Silence is Goldfish
by Annabel Pitcher
Language: English
London : Indigo , 2015.
384 p. ; 216 x 135mm
ISBN: 9781510100435 1510100431
Summary: What happens to a fifteen-year-old girl when she finds out for the first time that her own father feels revulsion toward her, finds her peculiar, and doesn't even consider her to be his daughter? That's what Tess discovers one night when, during an emergency, she had to go to the nearest computer in the house to find out how to put out a kitchen fire. Glancing at what her father had on the screen, she discovers a blog post he wrote for the Donor Conception Network, where he admits to not loving the "ugly red thing gnawing" at his wife's breast on his daughter's first day of life. This is how in fact Tess discovers that she was actually conceived via sperm donor, and that the only father she has ever known is not really her father. This truth completely unmoors her. At first Tess runs away from home, but decides against it after four hours on her own in the middle of the night, only to wonder how she is to live with this man and this new knowledge. She returns home but within 24 hours, Tess becomes mute as a protest against her parents for a lifetime of lies.

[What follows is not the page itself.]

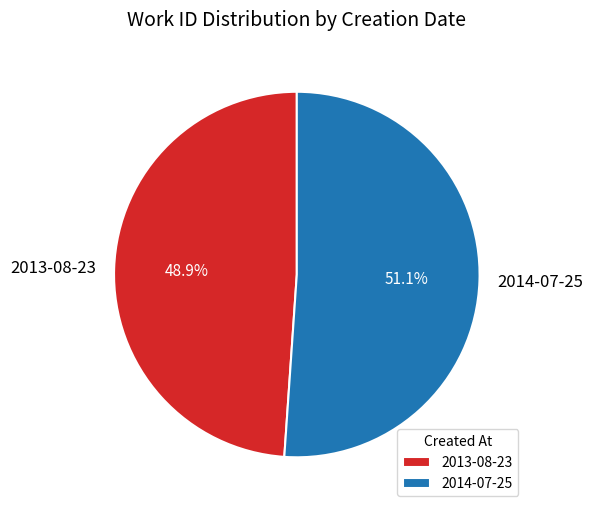

Is there a majority slice in this chart?

Yes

The book is told in the first person and though mute, Tess has a lot to say, but all of the dialogue stays in her head as she communicates only with a plastic goldfish she bought when she ran away and that she now keeps in her pocket. Meanwhile, finding out the truth about her conception is just one of her problems. Tess is brutally bullied both online and at school for being fat and for her large frame, which she now knows she mustn't have gotten from her father, and she loses her best friend when she can no longer confide in her about what she found out on her father's computer that night. Tess also becomes fixated on the substitute math teacher who has the same blonde hair, brown eyes, and fat fingers that she has. Convinced they share the same DNA, she becomes obsessed with learning more about him, and what she does is so shocking that it finally leads her out of her mutism. This book explores what happens when parents keep the truth from their children in cases where they had to use donor sperm to conceive. It is not so much this fact that causes Tess's problems as much as it is the fact that the truth has been kept from her her entire life. Except for scenes of cruel bullying, there is no violence, sex, or foul language in this book. Recommended for ages 12 and up.